Obviously there are formal teams through FEMA and such looking into it the task force teams, but I was wondering what avenues there are for someone who may not be in an area with a SAR team or task force and someone who is trained an ready to be put to work. (husband being military don't know where we will end up and some of the places i cannot find SAR teams around)
I don't want to be one of those people who just show up as its rude and gets in peoples way, but want to be able to assit when I can. Someone suggested contacting the county PD and putting my name out there if they need anyone. 

any help or advice would be great, even if I am a few years ahead, I just want to make sure he can still do what he loves doing and finding people, and obviously helping anyone I can.

thanks everyone


----------



## Melody Greba (Oct 4, 2007)

Don't know if you know about this link, but it has a list of search teams by state. http://www.sar-info.com/index.php


----------



## Nancy Jocoy (Apr 19, 2006)

I think number one is first make sure of the team thing because that is how you are most likely to be utilized and insured. Many folks live several hours from their team and commute for training several times a month. [with the understand they are training on their own]

If not, find out WHO is the agency who is called in the event of a search. It varies from state to state - in some it is Fire, others Emergency Management, in ours it is the county sherriff's office. Then try to work with them. Establish a relationship up front.

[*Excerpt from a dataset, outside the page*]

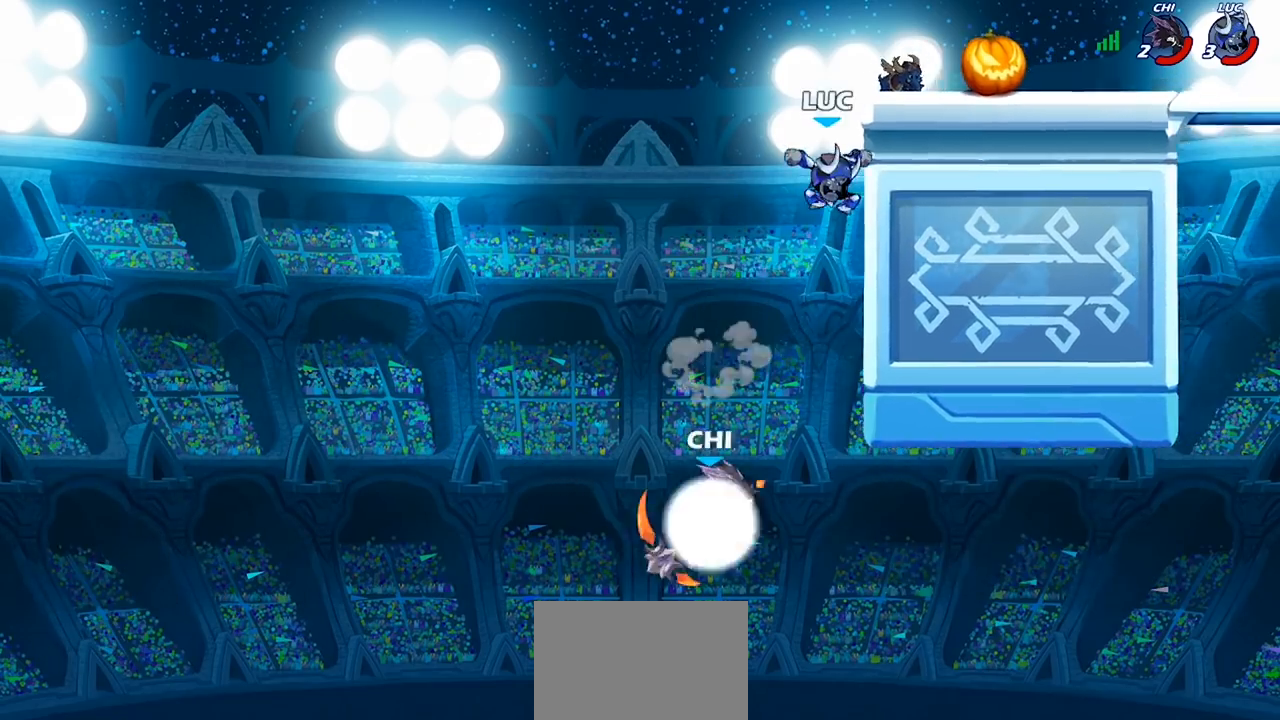
{"buttons": [], "left_stick": "center", "right_stick": "center", "events": [[433, "CIRCLE", "up"], [467, "left_stick", "center"]]}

I know for our team it is an immediate negative if someone says "my dog needs a job" or "he loves this" -or "he needs something to do" because it should be more about the person than the dog. Just saying that to be helpful in how you approach a team. I think most teams want folks who would be doing this whether or not their dogs were involved.


----------



## rebecca bilyeu (Apr 22, 2010)

Nancy Jocoy said:


> I think number one is first make sure of the team thing because that is how you are most likely to be utilized and insured. Many folks live several hours from their team and commute for training several times a month. [with the understand they are training on their own]
> 
> If not, find out WHO is the agency who is called in the event of a search. It varies from state to state - in some it is Fire, others Emergency Management, in ours it is the county sherriff's office. Then try to work with them. Establish a relationship up front.
> 
> I know for our team it is an immediate negative if someone says "my dog needs a job" or "he loves this" -or "he needs something to do" because it should be more about the person than the dog. Just saying that to be helpful in how you approach a team. I think most teams want folks who would be doing this whether or not their dogs were involved.


thank you both.

and I am out regardless of if my dogs met the grade, I actually started helping with incident support on the team before I started working my dog (even before we thought about it for him) so regardless I want to be able to be utilized, but also if I have trained dogs and I can use them then they should be used to do what we can to help either the team or agency who we would be working under.

thank you very much both of you for the information!

rebecca


----------